The Energy Policy Act of 2005 specifically declared that it was the policy of the United States to recognize oil shale as a strategically important domestic resource. Section 369 states:
DECLARATION OF POLICY.—Congress declares that it is the policy of the United States that—
(1) United States oil shale, tar sands, and other unconventional fuels are strategically important domestic resources that should be developed to reduce the growing dependence of the United States on politically and economically unstable sources of foreign oil imports;
(2) the development of oil shale, tar sands, and other strategic unconventional fuels, for research and commercial development, should be conducted in an environmentally sound manner, using practices that minimize impacts; and
(3) development of those strategic unconventional fuels should occur, with an emphasis on sustainability, to benefit the United States while taking into account affected States and communities.

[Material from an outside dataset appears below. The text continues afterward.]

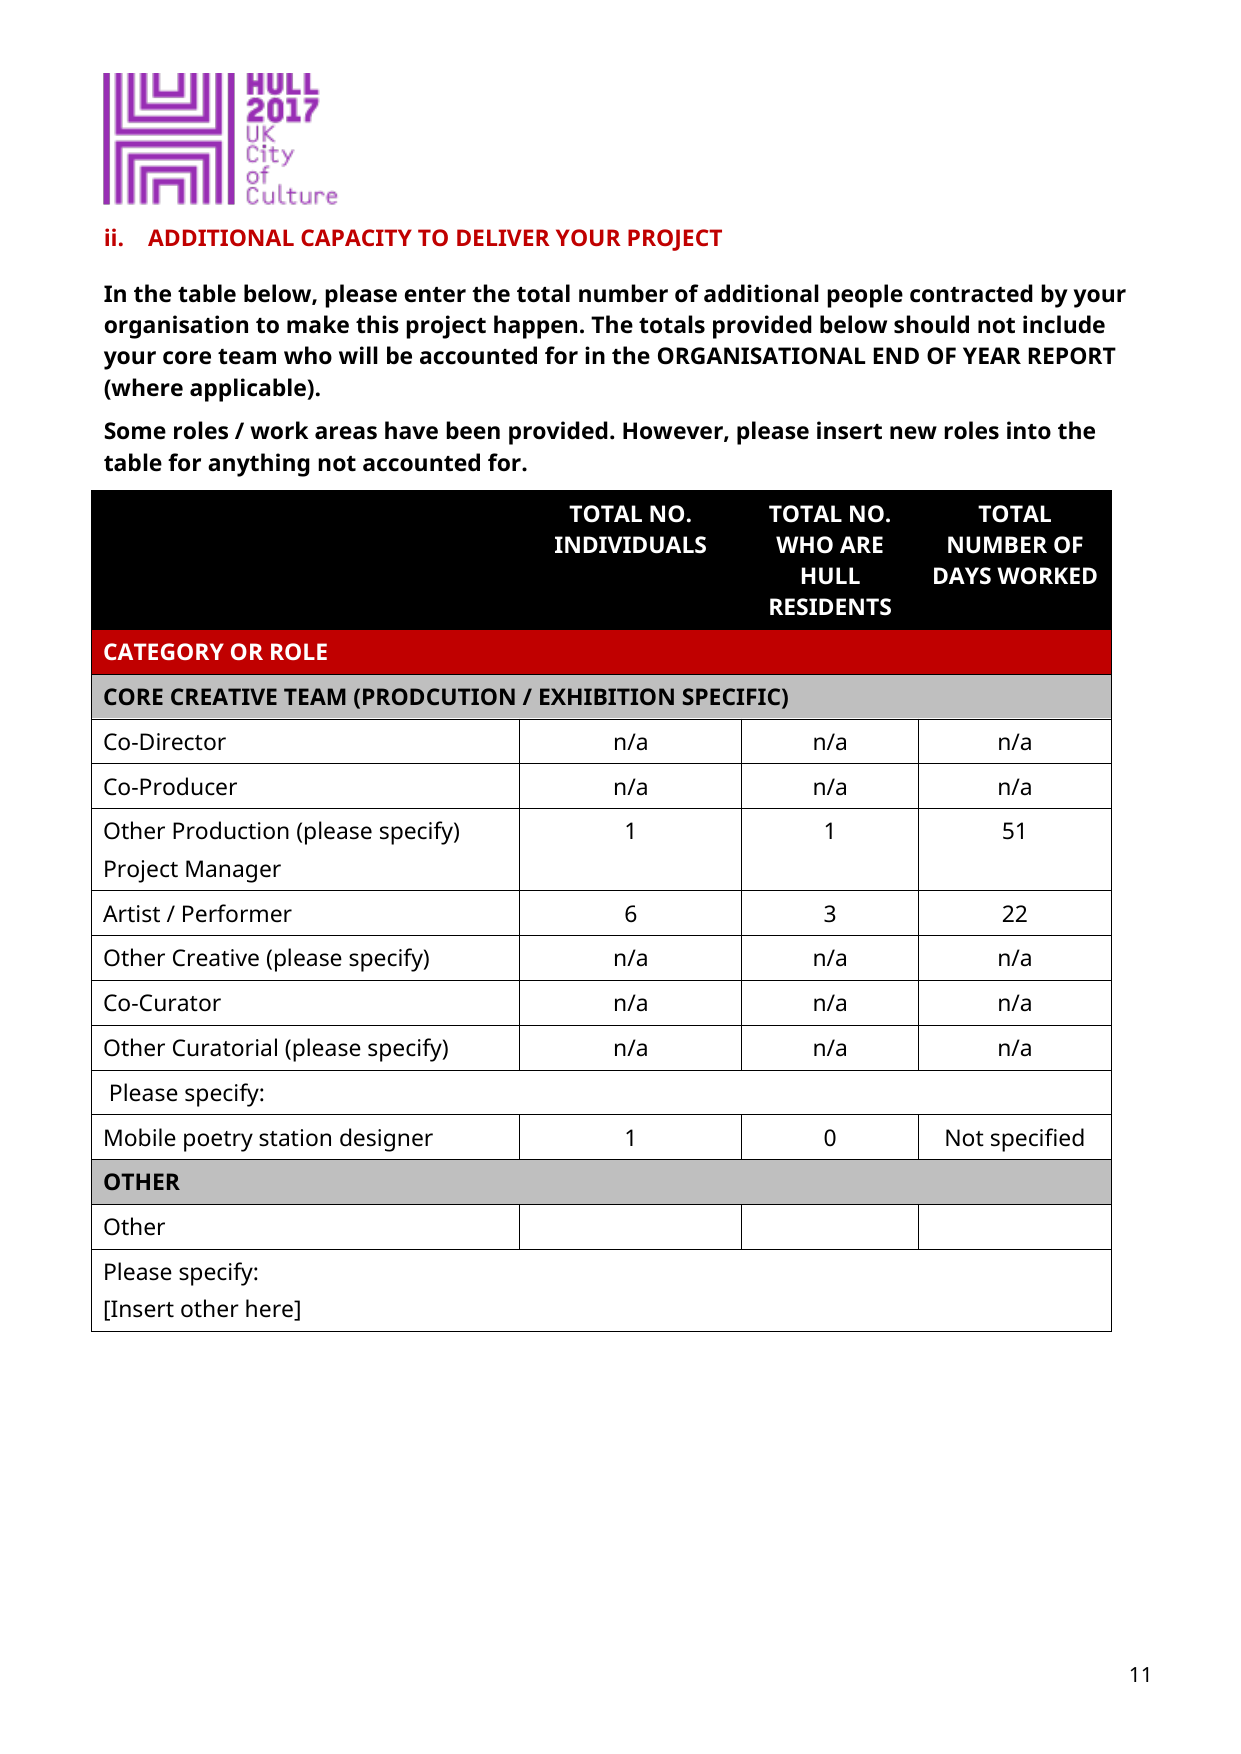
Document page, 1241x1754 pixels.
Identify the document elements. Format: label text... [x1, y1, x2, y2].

(Energy Policy Act of 2005, http://www.epa.gov/oust/fedlaws/publ_109-058.pdf)
Yet, buried in a Department of Interior appropriations bill passed in December 2007 was an amendment that prevented establishing regulations for leasing land to drill for oil shale. The House passed that amendment, proposed by Rep. Mark Udall of Colorado, on June 27, 2007, by a vote of 219-215.
On May 15, 2008 in a 15-14 vote, the Senate Appropriations Committee rejected an amendment by Sen. Wayne Allard (R-CO) to allow oil shale drilling and overturn the Udall moratorium.
As you can see by the votes on the two issues above, this is an issue that is resulting in a split across the congress folks. We need to get them over the hump on this one.